Implications for investors
PointClickCare, the Canadian software firm that backed off a planned IPO in February, remains open to going public at some point. But until the calculus shifts back in favour of the IPO, ordinary Canadian investors find themselves shut out of yet one more promising IT play. Since Shopify went public in 2015, there have been zero tech IPOs in Canada, though mortgage services firm Real Matters is set to end that particular drought. As long as entrepreneurs can receive good valuations elsewhere, they will be inclined to stay private for longer. “This means that investors who do not have access to venture capital are missing substantial gains,” Michael Mauboussin, head of global financial strategies at Credit Suisse, said in a recent report. That would include virtually every ordinary Canadian retail investor.
Mr. Mauboussin cited Uber and Airbnb as examples of American companies building a great deal of value privately, with their latest valuations together totalling about $100-billion (U.S.). By contrast, Amazon.com went public in 1997 – three years after its founding, at a market cap of $625-million. Investors in the IPO would have made 565 times their money, he wrote.
As the investible arena for average Canadians has thinned out, what remains available to retail investors is a public market increasingly dominated by the biggest companies, commanding an increasing share of profits, market value and investor attention.
Investor preferences in general have also homed in on the largest stocks. The preference for size has been fuelled by the hunt for yield in an era of paltry interest rates, while growing awareness around fees and the rise of passive investing strategies funnel investor money into the biggest names. “There is just not as much small-cap money as there used to be,” Mr. Liston said. Aging demographics in Canada have exacerbated a demand for yield from stock portfolios, and larger, stable companies are in the best position to oblige in the form of dividends.
Growing awareness of fees, meanwhile, has given rise to passive, low-cost equity exposure, facilitated by the spread of exchange-traded funds. “Everybody just wants extremely passive money at low cost,” Mr. Liston said. Vanguard Group, which helped popularize the index fund, is currently taking in as much as $2-billion a day in new investor money. On average, the larger names are the biggest beneficiaries of the passive investing phenomenon.
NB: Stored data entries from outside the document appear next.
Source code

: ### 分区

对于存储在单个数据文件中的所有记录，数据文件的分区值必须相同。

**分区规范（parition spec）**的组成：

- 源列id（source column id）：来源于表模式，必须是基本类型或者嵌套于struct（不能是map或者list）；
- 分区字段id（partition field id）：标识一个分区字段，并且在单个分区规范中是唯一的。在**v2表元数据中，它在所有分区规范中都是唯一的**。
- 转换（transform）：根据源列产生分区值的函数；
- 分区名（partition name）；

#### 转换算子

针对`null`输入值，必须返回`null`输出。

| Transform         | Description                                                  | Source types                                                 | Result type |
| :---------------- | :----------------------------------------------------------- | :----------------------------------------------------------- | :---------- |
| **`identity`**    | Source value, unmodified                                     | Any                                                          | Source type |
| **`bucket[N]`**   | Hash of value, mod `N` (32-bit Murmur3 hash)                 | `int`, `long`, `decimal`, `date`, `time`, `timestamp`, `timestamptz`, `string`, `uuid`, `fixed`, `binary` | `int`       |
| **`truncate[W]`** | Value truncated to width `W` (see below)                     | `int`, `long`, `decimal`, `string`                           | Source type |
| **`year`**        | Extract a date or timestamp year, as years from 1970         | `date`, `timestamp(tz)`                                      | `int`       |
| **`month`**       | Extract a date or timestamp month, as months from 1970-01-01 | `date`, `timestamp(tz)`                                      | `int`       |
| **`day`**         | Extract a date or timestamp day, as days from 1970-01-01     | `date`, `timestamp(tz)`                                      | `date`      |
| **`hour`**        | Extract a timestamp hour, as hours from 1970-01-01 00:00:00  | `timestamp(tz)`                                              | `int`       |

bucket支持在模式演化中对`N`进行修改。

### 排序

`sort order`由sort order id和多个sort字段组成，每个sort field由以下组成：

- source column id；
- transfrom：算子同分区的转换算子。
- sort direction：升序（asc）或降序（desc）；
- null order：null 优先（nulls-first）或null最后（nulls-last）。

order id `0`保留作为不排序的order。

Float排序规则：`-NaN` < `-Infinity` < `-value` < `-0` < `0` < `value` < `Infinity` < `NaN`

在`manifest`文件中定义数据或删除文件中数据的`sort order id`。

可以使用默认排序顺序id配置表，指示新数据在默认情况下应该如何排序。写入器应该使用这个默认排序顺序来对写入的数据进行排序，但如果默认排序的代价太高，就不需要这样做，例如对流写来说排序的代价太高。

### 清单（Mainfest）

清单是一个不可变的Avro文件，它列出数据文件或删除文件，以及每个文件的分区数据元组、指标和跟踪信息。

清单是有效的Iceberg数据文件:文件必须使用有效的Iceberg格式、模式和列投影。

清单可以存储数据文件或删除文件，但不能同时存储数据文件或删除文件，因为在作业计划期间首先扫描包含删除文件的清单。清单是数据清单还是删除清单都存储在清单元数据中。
As the number of public listings declines, it gets harder for active managers to differentiate themselves. Funds start to look more and more alike. “When your universe shrinks, it’s harder for active strategies,” said Craig Doidge, a finance professor at the University of Toronto’s Rotman School of Management. “Everyone is looking under the same lamppost.”
Last year, just 17 per cent of active Canadian fund managers focusing on domestic stocks beat the S&P/TSX composite index, according to numbers released by S&P Dow Jones Indices.